Flattening meanders on
With enthusiasm for trading on this token period of July 4 holiday trading conditions running at low levels, USTs stuck to what they know best at the moment, and flattened, led by the front-end. At lunchtime in London the 2s/10s curve was 2.5bps flatter after 2y yields had risen 1.5bps to 4.91%, reaching -108.3bps - having earlier in the session hit -110bps, just shy of its multi-year flattest record of -110.9bps.
In the long-end 10s30s was -0.5bp, giving 10s30s a relatively juicy curvature of +2bps.
Across markets and USTs are benefiting from deep-rooted apathy to outperform other major fixed income markets. Bunds are +6bps in 2y, and anyone who had filled their basket-cases with short-dated gilts at quarter-end on Friday will be sad to see 2y yields there up 12bps at the time of writing.

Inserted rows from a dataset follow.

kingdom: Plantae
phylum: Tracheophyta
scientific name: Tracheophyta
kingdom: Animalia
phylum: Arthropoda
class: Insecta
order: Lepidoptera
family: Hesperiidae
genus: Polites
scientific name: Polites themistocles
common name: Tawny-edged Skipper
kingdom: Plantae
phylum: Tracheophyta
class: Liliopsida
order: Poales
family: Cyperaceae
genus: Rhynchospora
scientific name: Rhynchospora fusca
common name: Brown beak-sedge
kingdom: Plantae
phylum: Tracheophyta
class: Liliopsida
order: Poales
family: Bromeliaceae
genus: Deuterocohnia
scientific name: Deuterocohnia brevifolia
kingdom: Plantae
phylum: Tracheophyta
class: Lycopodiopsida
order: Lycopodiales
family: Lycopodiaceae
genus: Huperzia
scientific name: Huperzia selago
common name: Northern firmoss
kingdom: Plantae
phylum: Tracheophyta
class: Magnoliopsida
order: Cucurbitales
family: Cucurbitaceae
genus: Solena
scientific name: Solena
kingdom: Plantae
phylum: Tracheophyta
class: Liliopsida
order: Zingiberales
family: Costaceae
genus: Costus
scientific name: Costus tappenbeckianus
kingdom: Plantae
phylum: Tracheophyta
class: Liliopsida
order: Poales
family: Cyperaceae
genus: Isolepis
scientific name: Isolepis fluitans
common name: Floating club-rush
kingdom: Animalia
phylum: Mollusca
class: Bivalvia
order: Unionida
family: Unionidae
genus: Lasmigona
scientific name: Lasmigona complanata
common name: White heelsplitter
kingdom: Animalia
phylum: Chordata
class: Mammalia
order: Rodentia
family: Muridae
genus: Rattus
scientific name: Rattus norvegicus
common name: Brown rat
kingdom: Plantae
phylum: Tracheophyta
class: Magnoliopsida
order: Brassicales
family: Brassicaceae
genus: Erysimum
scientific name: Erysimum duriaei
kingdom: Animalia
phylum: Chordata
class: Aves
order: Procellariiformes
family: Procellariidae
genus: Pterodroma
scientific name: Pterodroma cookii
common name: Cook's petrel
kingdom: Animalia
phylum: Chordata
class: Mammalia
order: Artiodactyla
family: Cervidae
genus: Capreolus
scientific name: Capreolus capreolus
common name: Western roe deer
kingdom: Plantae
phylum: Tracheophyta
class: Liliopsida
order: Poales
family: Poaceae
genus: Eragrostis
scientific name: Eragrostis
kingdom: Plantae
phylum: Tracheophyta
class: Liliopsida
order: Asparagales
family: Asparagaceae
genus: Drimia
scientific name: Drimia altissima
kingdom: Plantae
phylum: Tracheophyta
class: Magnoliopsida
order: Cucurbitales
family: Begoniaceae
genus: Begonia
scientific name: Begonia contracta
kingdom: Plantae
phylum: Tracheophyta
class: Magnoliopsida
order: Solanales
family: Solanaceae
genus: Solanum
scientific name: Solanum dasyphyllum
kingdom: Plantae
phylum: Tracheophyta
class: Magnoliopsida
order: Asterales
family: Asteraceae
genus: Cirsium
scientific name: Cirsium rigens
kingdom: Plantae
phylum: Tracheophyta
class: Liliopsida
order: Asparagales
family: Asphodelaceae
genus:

In the 10y sector gilts are 4.5bps higher versus 3.5bps in Bunds and in 30y both countries see their benchmark yields up by about 1bp.
The sharp flattening of 2s10s curves in all three markets tells its own story very clearly. With the Fed, ECB and BoE all engaging to varying degrees in coordinated misery in regards to their rate messaging, markets are continuing to reprice hike risks.
Meanwhile our friends and partners in the Saudi and Russian oil sectors have announced oil supply cuts over the weekend that saw benchmark oil futures prices spike about 2% at the opening this morning, doing little to assuage broad-based inflationary concerns.
In short, this first session of the post-LIBOR world feels doesn’t yet feel like a happier place, but hopefully this is just the canny collective market brain cleverly flattening curves and punishing front-ends in a strategic move aimed at cashing in on the great late-Summer/Autumn Inflation collapse. Right?
And in SOFR swap spreads today the curve was less negative/more positive at all key points, reflecting amongst other things, the lack of USD issuance on this semi-holiday Monday. The 2y is currently +0.5bps at -7.75bps, 5y was +0.125bps at -21.75bps, 10y was +0.25bps at -25.5bps and 30y was +0.375bps at 66.25bps.
BNPP: Pinning hopes on butterfly
Strategists at BNPP took a look at what might hopefully be a quiet and dull few days for USTs (although ISM data today will be closely watched and Fed minutes on Wednesday and NFP on Friday may have other ideas), and managed to come up with a recommendation for the week ahead.
BNPP notes that “Treasuries flattened throughout (last) week (5s30s: -12bp) with the front-end 15bp cheaper after Powell said consecutive rate hikes at future meetings are not off the table and Q1 GDP was revised to the upside to 2%. We believe 5y5y still has a ways to go to converge towards our ‘anchor’ of potential nominal growth (4.1%).”
It concludes by saying that “we see potentially more upside left for intermediate and long-end yields due from more balanced (less negative) inflation risks, more supply coming in, and the potential for less appetite from foreign investors as their domestic rates potentially become more attractive. Therefore, we favor a 1y5y5y mid-curve payer butterfly targeting a 50-60bp rise in the forward rate."